EXERCISE PROMPT:
Could the records be returned exactly, with the pictures left out?

[Dataset entries]
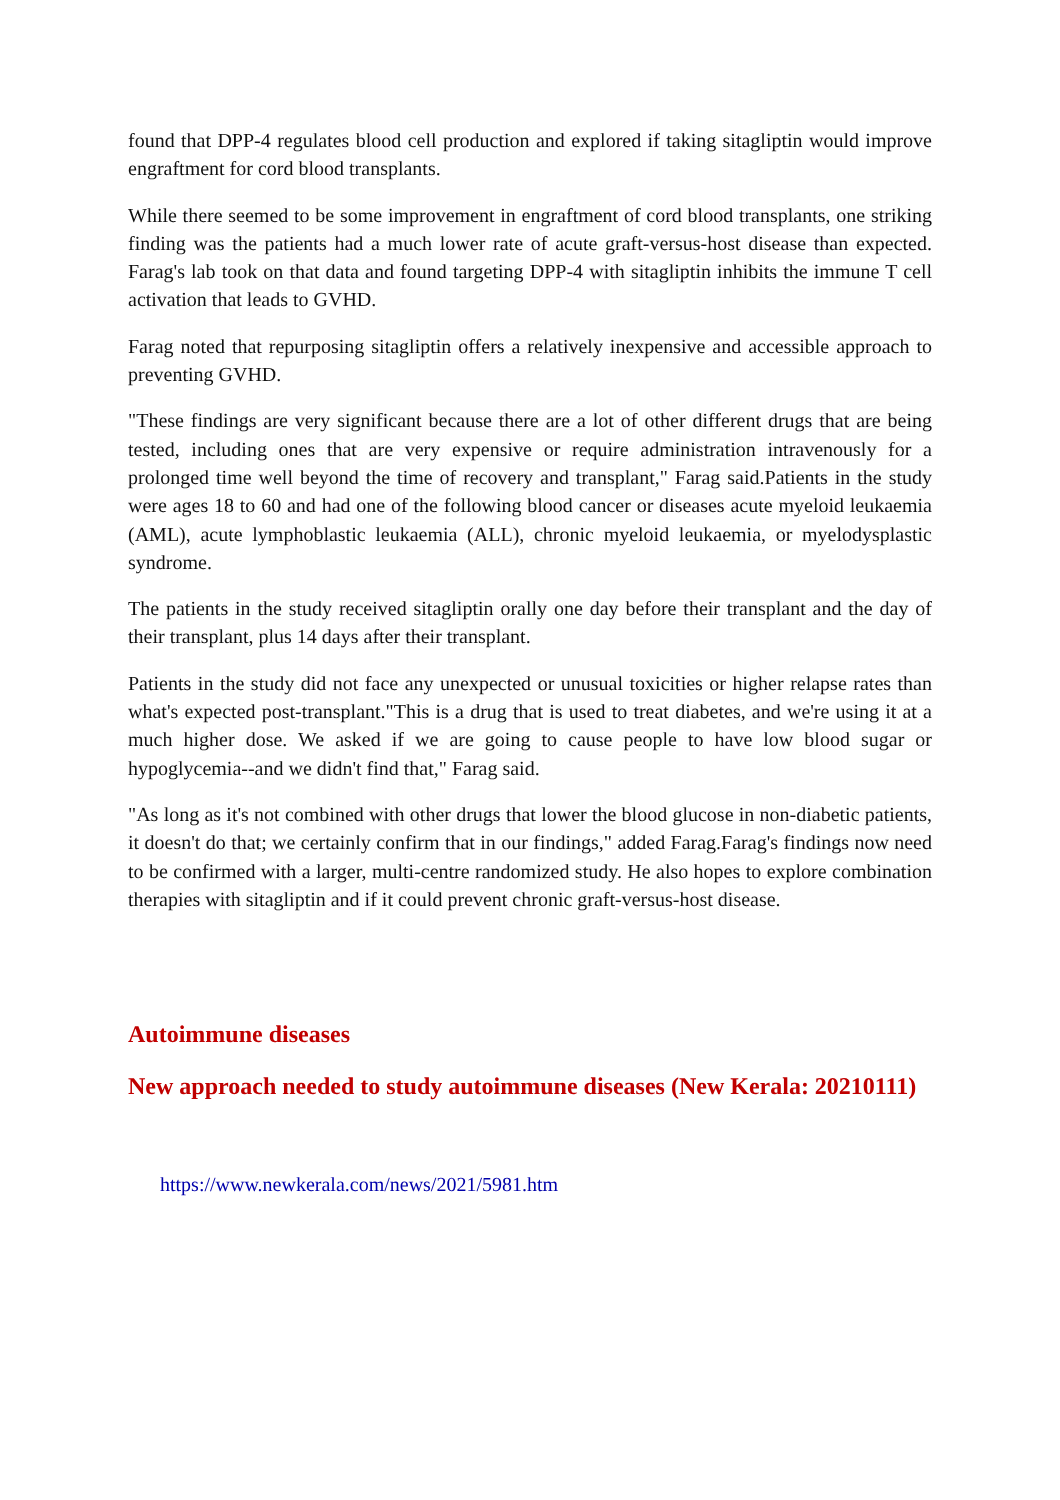found that DPP-4 regulates blood cell production and explored if taking sitagliptin would improve engraftment for cord blood transplants.
While there seemed to be some improvement in engraftment of cord blood transplants, one striking finding was the patients had a much lower rate of acute graft-versus-host disease than expected. Farag's lab took on that data and found targeting DPP-4 with sitagliptin inhibits the immune T cell activation that leads to GVHD.
Farag noted that repurposing sitagliptin offers a relatively inexpensive and accessible approach to preventing GVHD.
"These findings are very significant because there are a lot of other different drugs that are being tested, including ones that are very expensive or require administration intravenously for a prolonged time well beyond the time of recovery and transplant," Farag said.Patients in the study were ages 18 to 60 and had one of the following blood cancer or diseases acute myeloid leukaemia (AML), acute lymphoblastic leukaemia (ALL), chronic myeloid leukaemia, or myelodysplastic syndrome.
The patients in the study received sitagliptin orally one day before their transplant and the day of their transplant, plus 14 days after their transplant.
Patients in the study did not face any unexpected or unusual toxicities or higher relapse rates than what's expected post-transplant."This is a drug that is used to treat diabetes, and we're using it at a much higher dose. We asked if we are going to cause people to have low blood sugar or hypoglycemia--and we didn't find that," Farag said.
"As long as it's not combined with other drugs that lower the blood glucose in non-diabetic patients, it doesn't do that; we certainly confirm that in our findings," added Farag.Farag's findings now need to be confirmed with a larger, multi-centre randomized study. He also hopes to explore combination therapies with sitagliptin and if it could prevent chronic graft-versus-host disease.
Autoimmune diseases
New approach needed to study autoimmune diseases (New Kerala: 20210111)
https://www.newkerala.com/news/2021/5981.htm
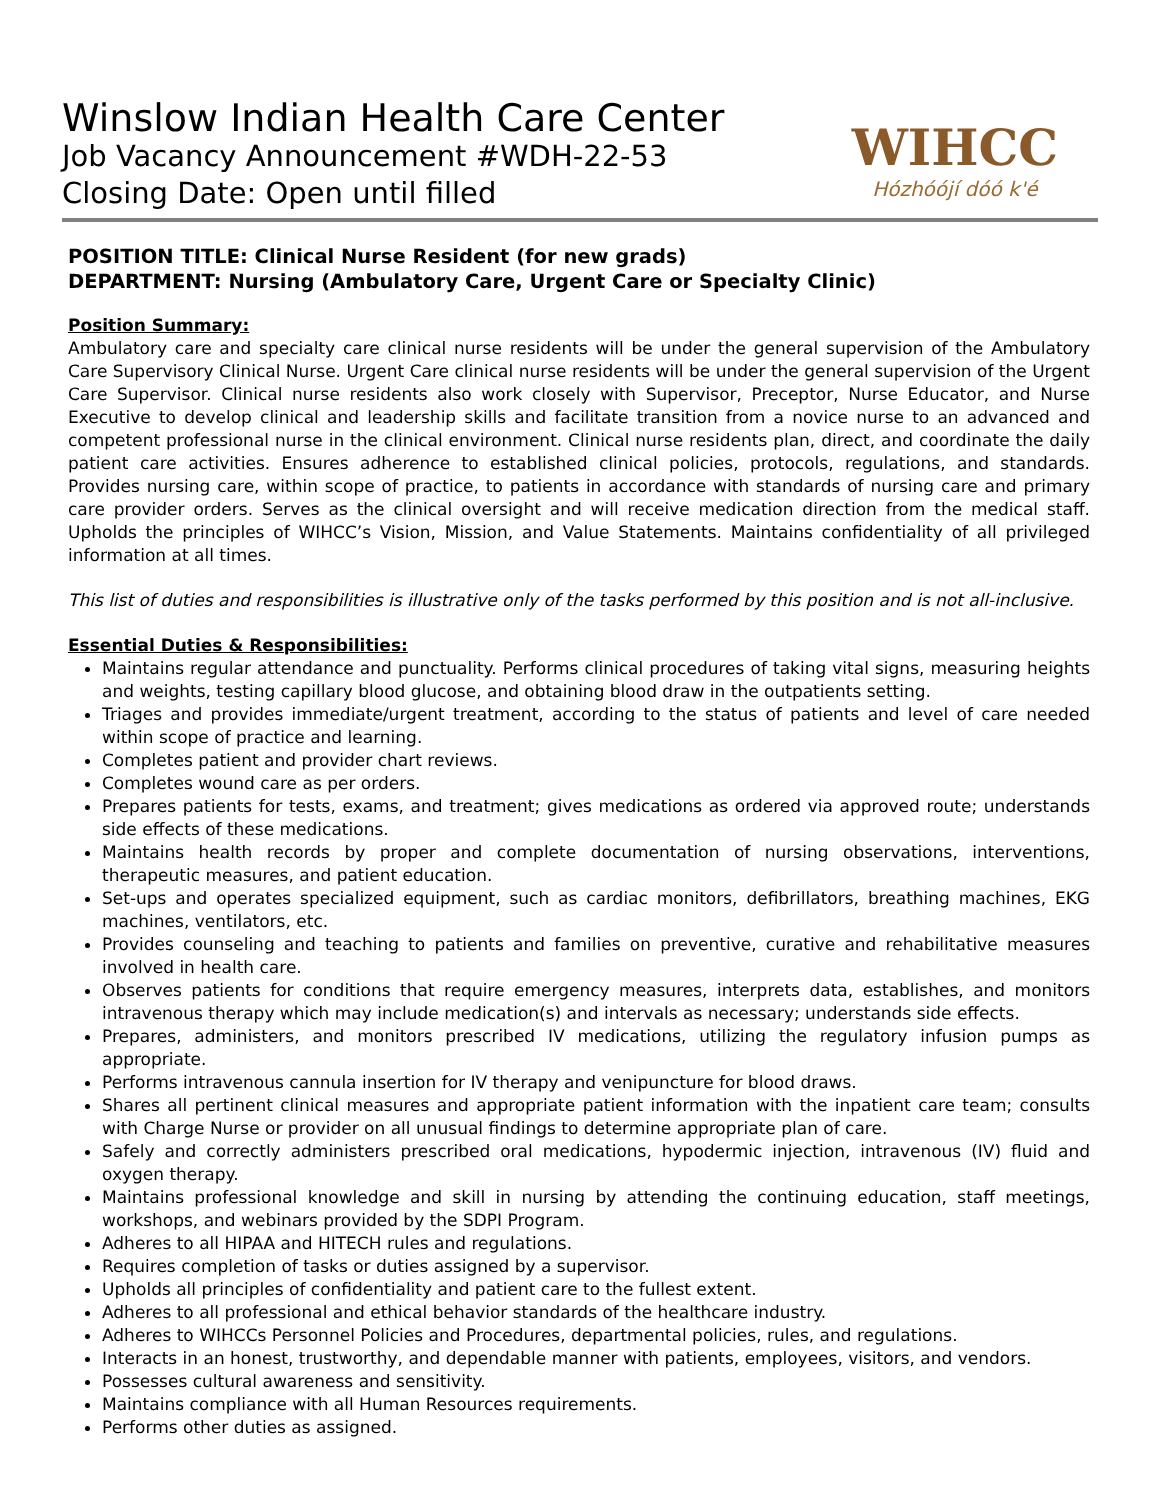Winslow Indian Health Care Center
Job Vacancy Announcement #WDH-22-53
Closing Date: Open until filled
WIHCC
Hózhóójí dóó k'é
POSITION TITLE: Clinical Nurse Resident (for new grads)
DEPARTMENT: Nursing (Ambulatory Care, Urgent Care or Specialty Clinic)
Position Summary:
Ambulatory care and specialty care clinical nurse residents will be under the general supervision of the Ambulatory Care Supervisory Clinical Nurse. Urgent Care clinical nurse residents will be under the general supervision of the Urgent Care Supervisor. Clinical nurse residents also work closely with Supervisor, Preceptor, Nurse Educator, and Nurse Executive to develop clinical and leadership skills and facilitate transition from a novice nurse to an advanced and competent professional nurse in the clinical environment. Clinical nurse residents plan, direct, and coordinate the daily patient care activities. Ensures adherence to established clinical policies, protocols, regulations, and standards. Provides nursing care, within scope of practice, to patients in accordance with standards of nursing care and primary care provider orders. Serves as the clinical oversight and will receive medication direction from the medical staff. Upholds the principles of WIHCC’s Vision, Mission, and Value Statements. Maintains confidentiality of all privileged information at all times.
This list of duties and responsibilities is illustrative only of the tasks performed by this position and is not all-inclusive.
Essential Duties & Responsibilities:
Maintains regular attendance and punctuality. Performs clinical procedures of taking vital signs, measuring heights and weights, testing capillary blood glucose, and obtaining blood draw in the outpatients setting.
Triages and provides immediate/urgent treatment, according to the status of patients and level of care needed within scope of practice and learning.
Completes patient and provider chart reviews.
Completes wound care as per orders.
Prepares patients for tests, exams, and treatment; gives medications as ordered via approved route; understands side effects of these medications.
Maintains health records by proper and complete documentation of nursing observations, interventions, therapeutic measures, and patient education.
Set-ups and operates specialized equipment, such as cardiac monitors, defibrillators, breathing machines, EKG machines, ventilators, etc.
Provides counseling and teaching to patients and families on preventive, curative and rehabilitative measures involved in health care.
Observes patients for conditions that require emergency measures, interprets data, establishes, and monitors intravenous therapy which may include medication(s) and intervals as necessary; understands side effects.
Prepares, administers, and monitors prescribed IV medications, utilizing the regulatory infusion pumps as appropriate.
Performs intravenous cannula insertion for IV therapy and venipuncture for blood draws.
Shares all pertinent clinical measures and appropriate patient information with the inpatient care team; consults with Charge Nurse or provider on all unusual findings to determine appropriate plan of care.
Safely and correctly administers prescribed oral medications, hypodermic injection, intravenous (IV) fluid and oxygen therapy.
Maintains professional knowledge and skill in nursing by attending the continuing education, staff meetings, workshops, and webinars provided by the SDPI Program.
Adheres to all HIPAA and HITECH rules and regulations.
Requires completion of tasks or duties assigned by a supervisor.
Upholds all principles of confidentiality and patient care to the fullest extent.
Adheres to all professional and ethical behavior standards of the healthcare industry.
Adheres to WIHCCs Personnel Policies and Procedures, departmental policies, rules, and regulations.
Interacts in an honest, trustworthy, and dependable manner with patients, employees, visitors, and vendors.
Possesses cultural awareness and sensitivity.
Maintains compliance with all Human Resources requirements.
Performs other duties as assigned.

OUTPUT FOR THIS TASK:
found that DPP-4 regulates blood cell production and explored if taking sitagliptin would improve engraftment for cord blood transplants.
While there seemed to be some improvement in engraftment of cord blood transplants, one striking finding was the patients had a much lower rate of acute graft-versus-host disease than expected. Farag's lab took on that data and found targeting DPP-4 with sitagliptin inhibits the immune T cell activation that leads to GVHD.
Farag noted that repurposing sitagliptin offers a relatively inexpensive and accessible approach to preventing GVHD.
"These findings are very significant because there are a lot of other different drugs that are being tested, including ones that are very expensive or require administration intravenously for a prolonged time well beyond the time of recovery and transplant," Farag said.Patients in the study were ages 18 to 60 and had one of the following blood cancer or diseases acute myeloid leukaemia (AML), acute lymphoblastic leukaemia (ALL), chronic myeloid leukaemia, or myelodysplastic syndrome.
The patients in the study received sitagliptin orally one day before their transplant and the day of their transplant, plus 14 days after their transplant.
Patients in the study did not face any unexpected or unusual toxicities or higher relapse rates than what's expected post-transplant."This is a drug that is used to treat diabetes, and we're using it at a much higher dose. We asked if we are going to cause people to have low blood sugar or hypoglycemia--and we didn't find that," Farag said.
"As long as it's not combined with other drugs that lower the blood glucose in non-diabetic patients, it doesn't do that; we certainly confirm that in our findings," added Farag.Farag's findings now need to be confirmed with a larger, multi-centre randomized study. He also hopes to explore combination therapies with sitagliptin and if it could prevent chronic graft-versus-host disease.
Autoimmune diseases
New approach needed to study autoimmune diseases (New Kerala: 20210111)
https://www.newkerala.com/news/2021/5981.htm
Winslow Indian Health Care Center
Job Vacancy Announcement #WDH-22-53
Closing Date: Open until filled
WIHCC
Hózhóójí dóó k'é
POSITION TITLE: Clinical Nurse Resident (for new grads)
DEPARTMENT: Nursing (Ambulatory Care, Urgent Care or Specialty Clinic)
Position Summary:
Ambulatory care and specialty care clinical nurse residents will be under the general supervision of the Ambulatory Care Supervisory Clinical Nurse. Urgent Care clinical nurse residents will be under the general supervision of the Urgent Care Supervisor. Clinical nurse residents also work closely with Supervisor, Preceptor, Nurse Educator, and Nurse Executive to develop clinical and leadership skills and facilitate transition from a novice nurse to an advanced and competent professional nurse in the clinical environment. Clinical nurse residents plan, direct, and coordinate the daily patient care activities. Ensures adherence to established clinical policies, protocols, regulations, and standards. Provides nursing care, within scope of practice, to patients in accordance with standards of nursing care and primary care provider orders. Serves as the clinical oversight and will receive medication direction from the medical staff. Upholds the principles of WIHCC’s Vision, Mission, and Value Statements. Maintains confidentiality of all privileged information at all times.
This list of duties and responsibilities is illustrative only of the tasks performed by this position and is not all-inclusive.
Essential Duties & Responsibilities:
Maintains regular attendance and punctuality. Performs clinical procedures of taking vital signs, measuring heights and weights, testing capillary blood glucose, and obtaining blood draw in the outpatients setting.
Triages and provides immediate/urgent treatment, according to the status of patients and level of care needed within scope of practice and learning.
Completes patient and provider chart reviews.
Completes wound care as per orders.
Prepares patients for tests, exams, and treatment; gives medications as ordered via approved route; understands side effects of these medications.
Maintains health records by proper and complete documentation of nursing observations, interventions, therapeutic measures, and patient education.
Set-ups and operates specialized equipment, such as cardiac monitors, defibrillators, breathing machines, EKG machines, ventilators, etc.
Provides counseling and teaching to patients and families on preventive, curative and rehabilitative measures involved in health care.
Observes patients for conditions that require emergency measures, interprets data, establishes, and monitors intravenous therapy which may include medication(s) and intervals as necessary; understands side effects.
Prepares, administers, and monitors prescribed IV medications, utilizing the regulatory infusion pumps as appropriate.
Performs intravenous cannula insertion for IV therapy and venipuncture for blood draws.
Shares all pertinent clinical measures and appropriate patient information with the inpatient care team; consults with Charge Nurse or provider on all unusual findings to determine appropriate plan of care.
Safely and correctly administers prescribed oral medications, hypodermic injection, intravenous (IV) fluid and oxygen therapy.
Maintains professional knowledge and skill in nursing by attending the continuing education, staff meetings, workshops, and webinars provided by the SDPI Program.
Adheres to all HIPAA and HITECH rules and regulations.
Requires completion of tasks or duties assigned by a supervisor.
Upholds all principles of confidentiality and patient care to the fullest extent.
Adheres to all professional and ethical behavior standards of the healthcare industry.
Adheres to WIHCCs Personnel Policies and Procedures, departmental policies, rules, and regulations.
Interacts in an honest, trustworthy, and dependable manner with patients, employees, visitors, and vendors.
Possesses cultural awareness and sensitivity.
Maintains compliance with all Human Resources requirements.
Performs other duties as assigned.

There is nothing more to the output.